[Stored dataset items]

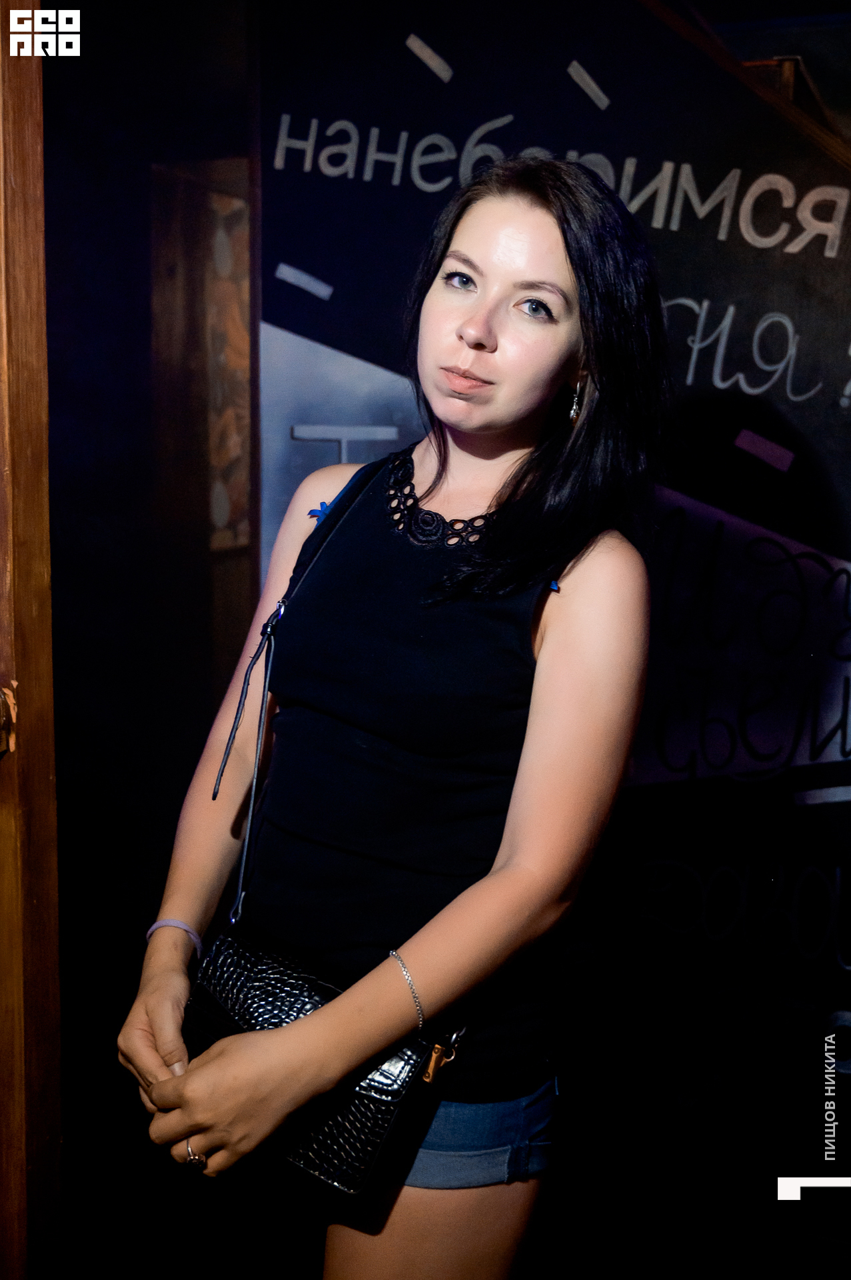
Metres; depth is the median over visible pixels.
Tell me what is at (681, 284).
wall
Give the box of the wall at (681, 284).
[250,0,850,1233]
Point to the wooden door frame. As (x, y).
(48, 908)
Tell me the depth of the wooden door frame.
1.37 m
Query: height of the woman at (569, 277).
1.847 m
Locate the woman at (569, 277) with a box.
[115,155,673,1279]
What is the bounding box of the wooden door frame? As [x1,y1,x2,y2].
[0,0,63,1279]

Problem to solve: Each entry is to be returned precisely as it appears, but the pictures are to be dropped.

Expected answer:
Metres; depth is the median over visible pixels.
Tell me what is at (681, 284).
wall
Give the box of the wall at (681, 284).
[250,0,850,1233]
Point to the wooden door frame. As (x, y).
(48, 908)
Tell me the depth of the wooden door frame.
1.37 m
Query: height of the woman at (569, 277).
1.847 m
Locate the woman at (569, 277) with a box.
[115,155,673,1279]
What is the bounding box of the wooden door frame? As [x1,y1,x2,y2].
[0,0,63,1279]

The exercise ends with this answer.